画像生成では、目的がハッキリしている。たとえば「こんな絵を描きたい」「こんなものを登場させたい」といった欲求(wants)からAIを微調整(ファインチューニング)することができる。
個人的に期待しているのは言語モデルの拡散モデルで、Microsoftが論文を発表しているが、画像生成と同じように拡散モデルを訓練できるとすると、Transformerよりもファインチューニングしやすい印象がある。現状ではまだ速度は遅いが、わずか7500万パラメータのモデルで1700億パラメータモデルと同等の精度を出せるとされている。つまり必要なメモリが大幅に削減されるということになる。

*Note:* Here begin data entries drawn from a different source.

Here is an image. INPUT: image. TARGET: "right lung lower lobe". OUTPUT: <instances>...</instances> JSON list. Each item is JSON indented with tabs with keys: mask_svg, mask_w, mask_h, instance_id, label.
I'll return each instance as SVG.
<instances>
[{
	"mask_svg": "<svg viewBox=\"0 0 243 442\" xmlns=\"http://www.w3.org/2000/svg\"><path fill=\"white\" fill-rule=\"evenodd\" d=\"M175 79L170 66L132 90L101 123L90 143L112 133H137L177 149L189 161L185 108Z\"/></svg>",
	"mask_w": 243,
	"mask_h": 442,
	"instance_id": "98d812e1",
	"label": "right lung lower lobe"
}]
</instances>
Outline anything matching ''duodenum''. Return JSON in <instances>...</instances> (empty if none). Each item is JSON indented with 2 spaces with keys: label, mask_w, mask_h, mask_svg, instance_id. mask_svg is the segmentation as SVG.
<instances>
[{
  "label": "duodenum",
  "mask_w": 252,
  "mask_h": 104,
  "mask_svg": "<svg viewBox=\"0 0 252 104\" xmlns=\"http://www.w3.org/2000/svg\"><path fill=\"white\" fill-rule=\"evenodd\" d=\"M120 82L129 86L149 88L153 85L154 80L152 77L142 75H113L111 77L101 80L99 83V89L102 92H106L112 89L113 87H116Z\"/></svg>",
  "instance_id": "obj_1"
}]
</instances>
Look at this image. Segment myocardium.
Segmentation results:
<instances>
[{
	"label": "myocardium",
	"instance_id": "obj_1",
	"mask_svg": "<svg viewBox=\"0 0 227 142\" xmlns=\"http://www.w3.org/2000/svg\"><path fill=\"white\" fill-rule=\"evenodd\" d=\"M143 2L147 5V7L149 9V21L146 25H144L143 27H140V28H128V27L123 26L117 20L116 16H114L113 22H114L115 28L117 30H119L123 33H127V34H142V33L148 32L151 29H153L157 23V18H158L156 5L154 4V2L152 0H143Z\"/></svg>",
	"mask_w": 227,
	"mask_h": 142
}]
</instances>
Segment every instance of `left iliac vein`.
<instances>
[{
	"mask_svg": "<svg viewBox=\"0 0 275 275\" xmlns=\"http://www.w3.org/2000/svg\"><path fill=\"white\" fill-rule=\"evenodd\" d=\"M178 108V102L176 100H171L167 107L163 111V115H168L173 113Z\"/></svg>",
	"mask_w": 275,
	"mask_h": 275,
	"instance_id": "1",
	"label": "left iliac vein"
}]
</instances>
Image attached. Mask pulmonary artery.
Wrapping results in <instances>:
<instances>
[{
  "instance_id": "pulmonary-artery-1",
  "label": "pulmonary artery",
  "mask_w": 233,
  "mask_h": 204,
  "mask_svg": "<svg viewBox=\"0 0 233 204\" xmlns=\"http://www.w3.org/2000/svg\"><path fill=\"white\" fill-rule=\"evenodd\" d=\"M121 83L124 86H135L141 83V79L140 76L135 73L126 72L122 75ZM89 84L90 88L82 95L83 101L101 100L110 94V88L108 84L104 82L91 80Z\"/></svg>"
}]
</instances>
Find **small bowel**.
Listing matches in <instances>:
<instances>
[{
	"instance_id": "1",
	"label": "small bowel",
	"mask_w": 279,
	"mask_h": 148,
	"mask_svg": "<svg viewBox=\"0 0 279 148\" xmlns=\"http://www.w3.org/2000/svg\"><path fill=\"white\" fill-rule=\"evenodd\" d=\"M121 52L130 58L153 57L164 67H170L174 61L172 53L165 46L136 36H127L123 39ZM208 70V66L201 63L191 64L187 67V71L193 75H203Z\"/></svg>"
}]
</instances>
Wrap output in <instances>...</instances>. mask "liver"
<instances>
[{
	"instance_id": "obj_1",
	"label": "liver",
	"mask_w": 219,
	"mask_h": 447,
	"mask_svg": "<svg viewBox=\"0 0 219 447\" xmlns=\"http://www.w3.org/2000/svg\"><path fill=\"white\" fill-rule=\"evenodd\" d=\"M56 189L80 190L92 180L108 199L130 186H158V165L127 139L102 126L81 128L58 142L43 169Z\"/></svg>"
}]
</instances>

ちなみにこの論文によってGPT-3.5-Turboのパラメータ数が20B(200億)という情報がリークしてしまったことが世界のLLMコミュニティを騒がせている
そもそもGPT-3は175B(1750億パラメータ)と言われていたのだが、それよりはるかに高速に推論ができるGPT-3.5-Turboが約1/10のサイズというのは納得感があるし、最近の大規模言語モデルの主流が7Bから13Bであり、ベンチマークではGPT-3.5-Turboとほぼ互角の性能を出しているのもそれほど不思議なことではないと思える。

繰り返しになるが漠然と「いい点数をとれるAI」を作ることはあまり重要ではない。
「何に使いたいか」という目的を明確化し、「そのためにはどんなテストで性能を評価すべきか」を決め、その上で「そのテストでいい点数をとるためにはどんなデータセットが必要か」を考えるべきだ。
そのベースになるのがTransformerだろうが拡散言語モデルだろうがRWKVだろうがあまり重要な問題とは言えない。

大切なのは、「何がしたい」か。それを先に決めることだ。そしてもちろんそれが一番難しい。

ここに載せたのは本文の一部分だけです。